**Action item**
Please set down each of the lines below once more, exactly, omitting all pictures.

**Dataset extract**
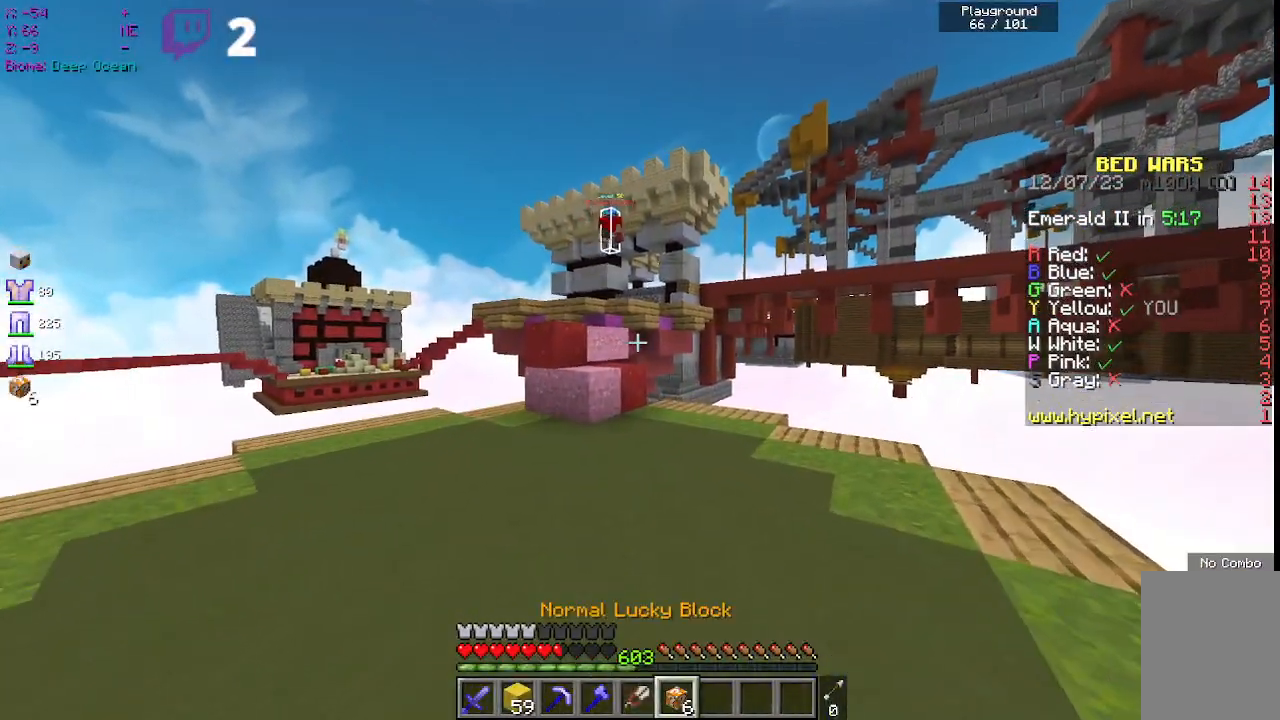
{"keys": ["space", "w"], "mouse": [], "events": [[217, "space", "down"]]}
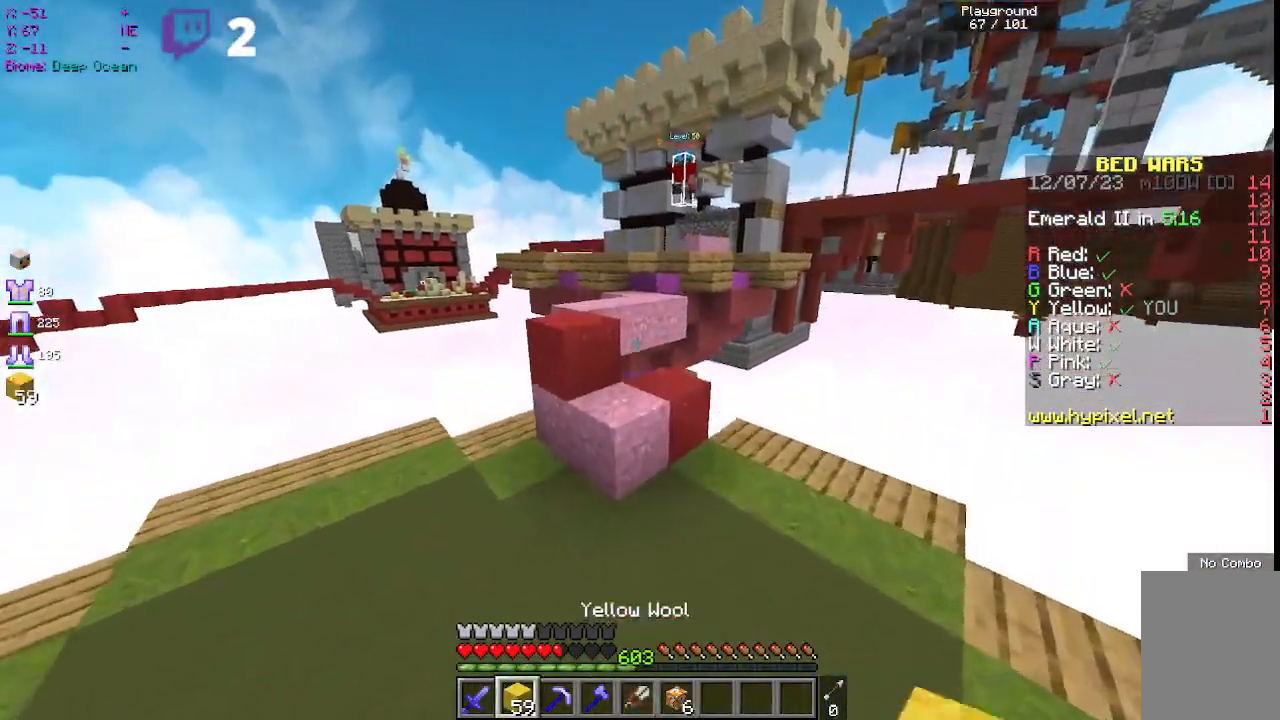
{"keys": ["a", "space", "w"], "mouse": [], "events": [[133, "space", "up"], [350, "space", "down"], [500, "a", "down"]]}
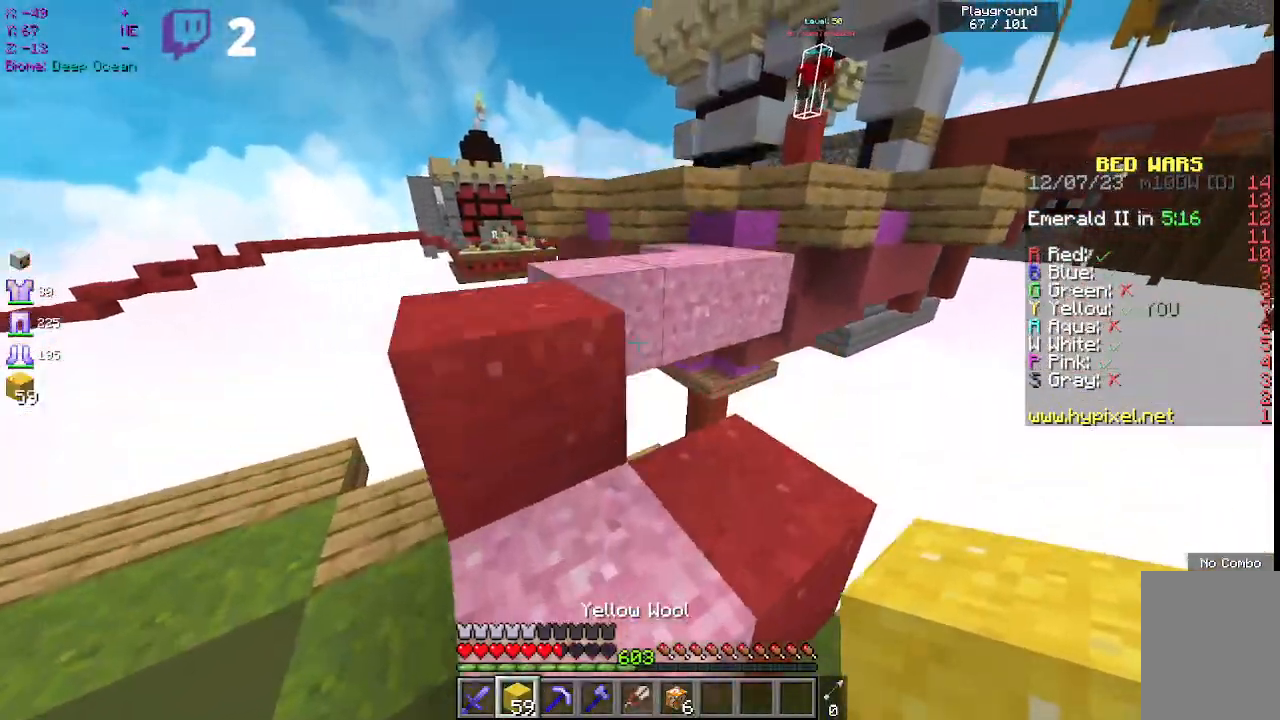
{"keys": ["space", "w"], "mouse": [], "events": [[217, "space", "up"], [317, "space", "down"], [483, "a", "up"]]}
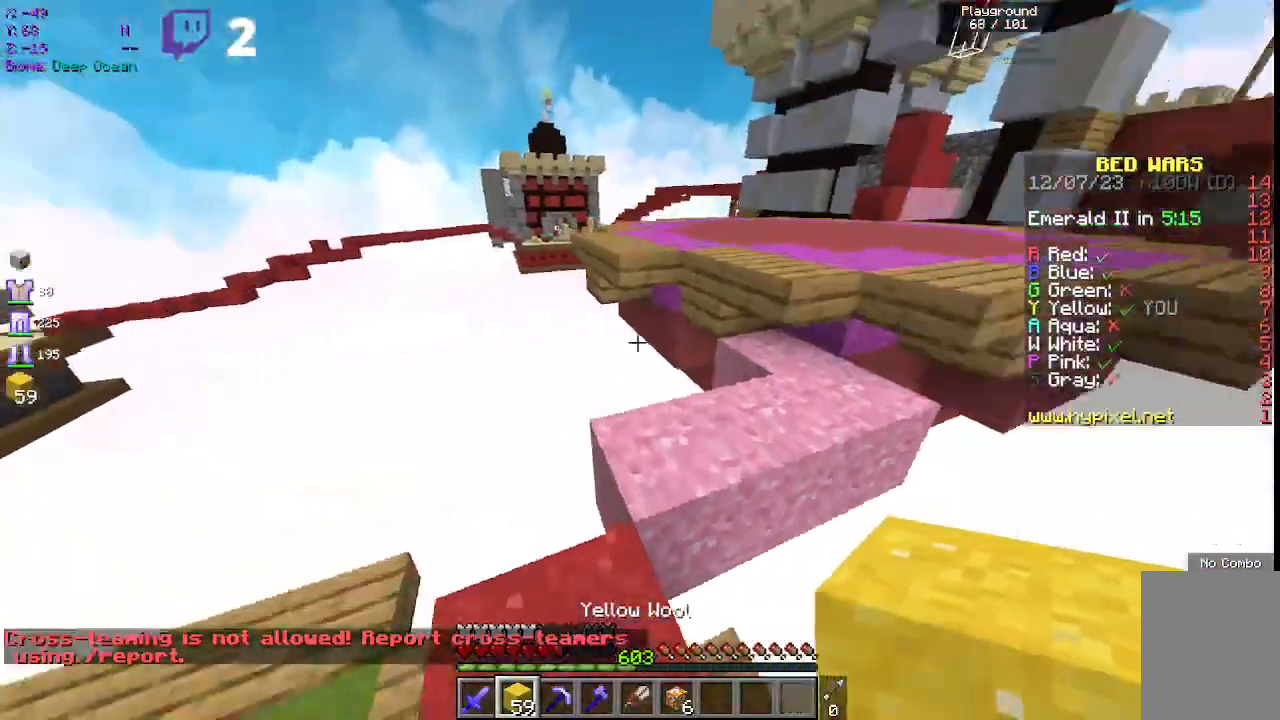
{"keys": ["space", "w"], "mouse": [], "events": [[200, "space", "up"], [333, "space", "down"]]}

**Exercise response**
{"keys": ["space", "w"], "mouse": [], "events": [[217, "space", "down"]]}
{"keys": ["a", "space", "w"], "mouse": [], "events": [[133, "space", "up"], [350, "space", "down"], [500, "a", "down"]]}
{"keys": ["space", "w"], "mouse": [], "events": [[217, "space", "up"], [317, "space", "down"], [483, "a", "up"]]}
{"keys": ["space", "w"], "mouse": [], "events": [[200, "space", "up"], [333, "space", "down"]]}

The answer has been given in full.